Consegna A: Per ognuna delle affermazioni (i), (ii) e (iii), di' se è d'accordo con la recensione de La mondina: rispondi sì o no e cita tra virgolette, senza cambiarle, le parole della recensione che lo dimostrano. (i) Lena è nata e cresciuta in una risaia vercellese. (ii) La mamma di Lena fa ancora la mondina. (iii) La Renza è la responsabile di tutte le mondine.
Consegna B: Riporta senza cambiamenti il brano della recensione de La mondina che va da "Lena, turbata da" a "soave al contempo.".

Titolo: La mondina
Autrice: Silvia Montemurro
Editore: E/O
Pagine: 272
Prezzo: € 19
Data di pubblicazione: 8 ottobre 2025
Recensione Un libro in soffitta su A Tutto Volume Libri
Piccola, fragile, minuta Lena, nata e cresciuta in una risaia vercellese, venuta al mondo in una realtà troppo greve e malsana per il suo fisico esile.
Una donna-bambina, dal corpo gracile ma dalla forte determinazione a continuare il lavoro di mondina della mamma, prematuramente scomparsa.
Lì, con le gambe e le braccia immerse per ore in quel fango “traditore” che nasconde insidie di ogni genere, le sue delicate mani raccolgono instancabilmente il riso per “portare a casa” pochi spiccioli e cibo non sufficientemente nutriente. E come “ricovero notturno” quel pagliericcio umido a raccogliere le sue stanche membra quando cala il sole e non rimane neanche la speranza di un giorno migliore del precedente.
La Renza, responsabile di tutte le mondine, le ragazze come lei, destinate ad una vita grama e il cascinale sono il solo mondo che Lena conosce e la festa annuale del riso sull’aia è l’ unico momento in cui ci si può (forse) distrarre da una realtà così infelicemente vivida.
Lena, turbata da un rimorso che non le dà pace, persuasa dalla “gente perbene”, dai “signori” proprietari della risaia, accetta, suo malgrado, un trasferimento in quella città sabauda che dovrebbe offrirle gioia (termine a lei sconosciuto). Ma la malvagità e la perversione umana, l’ umiliazione e il ricatto si concretizzano nella forma più violenta e bieca…
Un racconto straziante, che lacera il cuore, ove si percepisce tutto il talento narrativo della Montemurro nel dipingere un quadro dal realismo spiazzante.
Una penna che si posa lieve sulla carta per dare origine ad un romanzo che difficilmente dimenticherete.
Intenso e delicato, crudo e soave al contempo.
Il personaggio di Lena conquisterà il vostro cuore.

Voci di dati archiviate
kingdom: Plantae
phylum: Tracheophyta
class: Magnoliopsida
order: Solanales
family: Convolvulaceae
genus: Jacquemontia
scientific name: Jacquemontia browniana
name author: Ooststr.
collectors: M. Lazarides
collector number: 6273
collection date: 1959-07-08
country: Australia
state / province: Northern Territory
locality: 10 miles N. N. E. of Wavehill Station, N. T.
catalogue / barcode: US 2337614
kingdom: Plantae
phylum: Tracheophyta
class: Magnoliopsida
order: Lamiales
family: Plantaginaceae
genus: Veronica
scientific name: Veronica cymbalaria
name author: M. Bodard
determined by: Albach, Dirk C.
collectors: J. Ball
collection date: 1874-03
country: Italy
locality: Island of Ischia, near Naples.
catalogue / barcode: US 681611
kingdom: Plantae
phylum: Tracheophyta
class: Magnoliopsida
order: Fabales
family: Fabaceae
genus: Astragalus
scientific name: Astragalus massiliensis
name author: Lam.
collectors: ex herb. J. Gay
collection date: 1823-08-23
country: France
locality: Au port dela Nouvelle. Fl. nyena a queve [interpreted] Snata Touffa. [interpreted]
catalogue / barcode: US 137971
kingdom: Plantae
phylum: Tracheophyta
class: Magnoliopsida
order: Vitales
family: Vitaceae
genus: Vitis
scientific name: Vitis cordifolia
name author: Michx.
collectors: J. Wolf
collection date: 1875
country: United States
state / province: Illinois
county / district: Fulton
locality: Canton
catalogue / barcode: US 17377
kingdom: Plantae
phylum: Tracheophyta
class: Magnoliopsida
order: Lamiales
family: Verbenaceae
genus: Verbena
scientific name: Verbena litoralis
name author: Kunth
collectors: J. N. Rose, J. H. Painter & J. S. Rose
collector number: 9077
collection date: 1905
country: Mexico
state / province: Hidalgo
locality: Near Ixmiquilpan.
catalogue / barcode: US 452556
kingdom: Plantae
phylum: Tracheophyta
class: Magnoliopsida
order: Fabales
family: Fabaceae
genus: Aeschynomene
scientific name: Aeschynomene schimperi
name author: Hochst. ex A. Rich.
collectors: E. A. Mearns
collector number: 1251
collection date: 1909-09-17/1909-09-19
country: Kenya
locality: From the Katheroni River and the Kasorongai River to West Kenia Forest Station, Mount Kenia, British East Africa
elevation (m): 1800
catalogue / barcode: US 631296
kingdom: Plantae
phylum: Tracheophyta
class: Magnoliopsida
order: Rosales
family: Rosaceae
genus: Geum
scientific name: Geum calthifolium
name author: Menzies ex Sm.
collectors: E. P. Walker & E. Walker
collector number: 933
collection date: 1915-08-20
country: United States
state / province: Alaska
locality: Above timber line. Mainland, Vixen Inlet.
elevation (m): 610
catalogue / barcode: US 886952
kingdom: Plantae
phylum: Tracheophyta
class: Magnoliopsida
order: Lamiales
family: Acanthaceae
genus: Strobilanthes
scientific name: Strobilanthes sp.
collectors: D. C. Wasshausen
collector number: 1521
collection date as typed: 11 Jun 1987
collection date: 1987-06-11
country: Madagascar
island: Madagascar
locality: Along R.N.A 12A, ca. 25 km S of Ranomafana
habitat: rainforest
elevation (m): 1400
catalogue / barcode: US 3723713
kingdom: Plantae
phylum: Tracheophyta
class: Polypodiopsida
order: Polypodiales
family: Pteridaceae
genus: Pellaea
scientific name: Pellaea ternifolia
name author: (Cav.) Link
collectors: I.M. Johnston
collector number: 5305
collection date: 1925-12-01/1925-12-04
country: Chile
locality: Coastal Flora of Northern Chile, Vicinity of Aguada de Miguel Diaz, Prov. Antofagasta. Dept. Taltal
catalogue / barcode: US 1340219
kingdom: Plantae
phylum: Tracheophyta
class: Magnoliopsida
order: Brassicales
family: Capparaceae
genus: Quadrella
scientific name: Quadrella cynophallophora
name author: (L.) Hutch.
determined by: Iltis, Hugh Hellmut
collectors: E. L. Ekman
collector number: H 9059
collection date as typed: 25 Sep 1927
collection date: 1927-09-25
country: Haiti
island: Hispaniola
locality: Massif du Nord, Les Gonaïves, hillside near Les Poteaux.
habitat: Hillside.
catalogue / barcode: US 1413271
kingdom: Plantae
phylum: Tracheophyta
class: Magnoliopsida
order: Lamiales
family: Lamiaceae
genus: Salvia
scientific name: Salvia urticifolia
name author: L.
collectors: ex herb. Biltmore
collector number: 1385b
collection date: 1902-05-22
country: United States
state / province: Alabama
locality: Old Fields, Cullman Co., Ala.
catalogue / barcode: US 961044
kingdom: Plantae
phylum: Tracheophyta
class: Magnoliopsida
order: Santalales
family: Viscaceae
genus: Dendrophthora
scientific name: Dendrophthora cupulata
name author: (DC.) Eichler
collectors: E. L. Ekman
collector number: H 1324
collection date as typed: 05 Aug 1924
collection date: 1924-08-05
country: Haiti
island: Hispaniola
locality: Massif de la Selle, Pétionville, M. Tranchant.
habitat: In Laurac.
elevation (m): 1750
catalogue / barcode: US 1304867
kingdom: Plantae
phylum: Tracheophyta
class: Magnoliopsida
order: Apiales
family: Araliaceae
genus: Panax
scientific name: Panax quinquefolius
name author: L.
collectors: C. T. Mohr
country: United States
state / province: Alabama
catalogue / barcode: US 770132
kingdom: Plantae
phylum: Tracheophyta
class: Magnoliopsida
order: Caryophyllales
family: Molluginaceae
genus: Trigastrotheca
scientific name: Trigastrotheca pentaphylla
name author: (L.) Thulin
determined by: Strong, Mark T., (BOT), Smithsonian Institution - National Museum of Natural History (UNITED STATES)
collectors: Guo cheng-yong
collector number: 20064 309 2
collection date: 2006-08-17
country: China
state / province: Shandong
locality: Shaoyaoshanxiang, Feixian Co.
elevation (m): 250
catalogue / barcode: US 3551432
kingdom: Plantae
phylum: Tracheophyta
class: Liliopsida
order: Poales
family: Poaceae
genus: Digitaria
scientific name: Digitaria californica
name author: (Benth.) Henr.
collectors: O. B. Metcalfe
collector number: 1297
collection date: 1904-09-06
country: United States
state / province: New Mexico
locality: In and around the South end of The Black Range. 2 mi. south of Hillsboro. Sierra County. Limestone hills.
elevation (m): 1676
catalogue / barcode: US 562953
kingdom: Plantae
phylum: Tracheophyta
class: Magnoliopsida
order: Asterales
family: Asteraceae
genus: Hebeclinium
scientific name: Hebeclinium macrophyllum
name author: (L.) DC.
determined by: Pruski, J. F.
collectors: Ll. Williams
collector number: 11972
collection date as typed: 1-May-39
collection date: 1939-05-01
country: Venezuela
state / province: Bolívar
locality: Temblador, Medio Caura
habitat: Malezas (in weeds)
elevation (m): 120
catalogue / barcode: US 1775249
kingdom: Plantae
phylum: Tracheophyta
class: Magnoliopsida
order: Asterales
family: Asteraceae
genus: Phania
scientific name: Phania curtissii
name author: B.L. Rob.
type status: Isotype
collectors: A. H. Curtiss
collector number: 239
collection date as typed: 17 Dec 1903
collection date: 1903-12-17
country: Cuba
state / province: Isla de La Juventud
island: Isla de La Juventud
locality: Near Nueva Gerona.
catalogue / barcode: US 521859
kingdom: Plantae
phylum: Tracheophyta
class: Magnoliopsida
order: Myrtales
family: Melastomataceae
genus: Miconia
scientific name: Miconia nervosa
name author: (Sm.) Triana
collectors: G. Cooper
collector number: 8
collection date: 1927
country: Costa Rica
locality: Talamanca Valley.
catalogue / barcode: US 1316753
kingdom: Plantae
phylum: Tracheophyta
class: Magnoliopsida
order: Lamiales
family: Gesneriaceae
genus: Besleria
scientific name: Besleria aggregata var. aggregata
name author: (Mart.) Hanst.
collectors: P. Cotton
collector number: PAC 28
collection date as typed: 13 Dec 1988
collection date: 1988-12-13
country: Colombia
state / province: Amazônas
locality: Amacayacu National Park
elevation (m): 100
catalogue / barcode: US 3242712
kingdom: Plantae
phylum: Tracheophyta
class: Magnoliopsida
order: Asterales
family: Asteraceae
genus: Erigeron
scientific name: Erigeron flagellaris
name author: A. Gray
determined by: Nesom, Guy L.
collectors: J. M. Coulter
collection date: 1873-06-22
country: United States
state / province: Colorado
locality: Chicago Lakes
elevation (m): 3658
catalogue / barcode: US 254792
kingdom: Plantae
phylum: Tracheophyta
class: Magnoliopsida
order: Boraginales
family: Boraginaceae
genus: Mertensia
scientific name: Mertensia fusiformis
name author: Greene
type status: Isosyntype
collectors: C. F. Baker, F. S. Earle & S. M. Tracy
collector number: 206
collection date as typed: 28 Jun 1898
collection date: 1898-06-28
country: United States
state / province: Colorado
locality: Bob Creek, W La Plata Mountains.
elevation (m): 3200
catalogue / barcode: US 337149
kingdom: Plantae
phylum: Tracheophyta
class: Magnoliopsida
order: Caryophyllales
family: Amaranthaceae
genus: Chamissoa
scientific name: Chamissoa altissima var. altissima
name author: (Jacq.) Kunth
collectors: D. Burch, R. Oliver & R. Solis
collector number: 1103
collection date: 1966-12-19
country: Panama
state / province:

Soluzione scritta A:
(i) Sì: "nata e cresciuta in una risaia vercellese".
(ii) No: "il lavoro di mondina della mamma, prematuramente scomparsa".
(iii) Sì: "La Renza, responsabile di tutte le mondine".

Soluzione scritta B:
Lena, turbata da un rimorso che non le dà pace, persuasa dalla “gente perbene”, dai “signori” proprietari della risaia, accetta, suo malgrado, un trasferimento in quella città sabauda che dovrebbe offrirle gioia (termine a lei sconosciuto). Ma la malvagità e la perversione umana, l’ umiliazione e il ricatto si concretizzano nella forma più violenta e bieca…
Un racconto straziante, che lacera il cuore, ove si percepisce tutto il talento narrativo della Montemurro nel dipingere un quadro dal realismo spiazzante.
Una penna che si posa lieve sulla carta per dare origine ad un romanzo che difficilmente dimenticherete.
Intenso e delicato, crudo e soave al contempo.